Montag steht im Zeichen der Leseratten und Bücherwürmer: ALFA Literatursalon in der Capela das Artes in Alcantarilha. Das Thema Pilgerreise hat mich hingezogen. Und dann wird für mich zum ersten Mal der Nahostkonflikt hautnah spürbar, als Doris Wroblewski von ihrer Pilgerreise nach Israel berichtet und das Buch Ich will nicht mehr schweigen von Rupert Neudeck vorstellt. Das Thema löst beim vorwiegend älteren, deutschen Publikum heisse Diskussionen und Emotionen aus, die mir unter die Haut gehen. Bisher waren alle Informationen zu diesem Thema an meiner dicken, neutralen Schweizer Pellerine abgeprallt. Gut, dass dieser Umhang dünner und durchlässiger wird, löchriger wie Emmentaler Käse.
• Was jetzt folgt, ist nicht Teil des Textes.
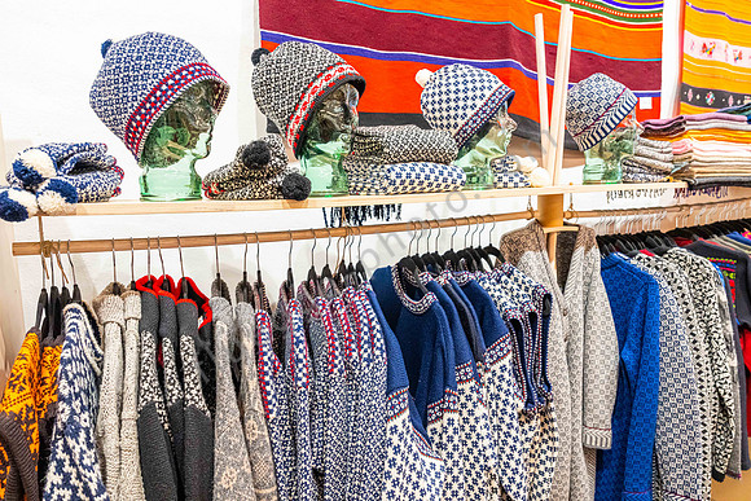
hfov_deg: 73.7
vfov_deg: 53.2
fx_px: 501
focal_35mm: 24
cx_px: 376
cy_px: 250
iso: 3200
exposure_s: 1/200
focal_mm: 24
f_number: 5.6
Rollentausch. Am Mittwoch bin ich in das Alltagskleid von Susanne geschlüpft. Sie hat sich dafür das Schweizer Ferienkleid angezogen. Am Flughafen Faro haben wir uns bei einem Kaffee herzlich voneinander verabschiedet jede mit viel Vorfreude auf die neuen Erlebnisse. Das Thema Pünktlichkeit mischt sich ein. Wie sage ich jemandem, dass es mich stört, wenn er oder sie nicht pünktlich ist, ohne dass ich ihn oder sie verletze. Welche Anstrengung unternimmt jemand, um pünktlich zu sein. In diesem Sinn zeigt Pünktlichkeit die Wertschätzung, die jemand einer Abmachung beimisst. Oder die Willenskraft, die jemand aufbringen kann. Auf jeden Fall keine Ursache, dass ich mich ärgere über die Unpünktlichkeit anderer. Ich entscheide mich einfach, ob ich warten will oder nicht. Die Wartezeit kann ich mir zum Geschenk machen und sie nutzen zum Meditieren oder Träumen oder eine Ameise beobachten oder ...
In Silves komme ich ins Träumen beim Anblick von Haus, Garten und Aussicht von Rua da Misericordia 13. Ideen für den nächsten Algarvesommer tauchen auf wie die fetten Wolken, die der heftige Nordwind über den Himmel peitscht. Erste Regentropfen fallen. Ich denke an die Feigen auf Susanne's Dachterrasse und hoffe, die Wolken mögen warten, bis ich zuhause bin. Sie tun es und ich schaffe es knapp vor dem ersten Regenguss, die Fenchelmatte mit den fast trockenen Feigen, deren Haut schon Druck und Reibung verträgt, einzurollen und mit Plastikfolie zu umhüllen. In die Mitte der anderen Fenchelmatte setze ich einen Stein und ziehe dann eine Plastikfolie der Länge nach über die Feigen. An den Rändern beschwere ich sie mit Steinen. Durch den Stein in der Mitte kann das Wasser nach allen Seiten abfliessen statt dass es sich auf dem Plastik sammelt und einen See bildet. Jetzt kann der Regen fallen.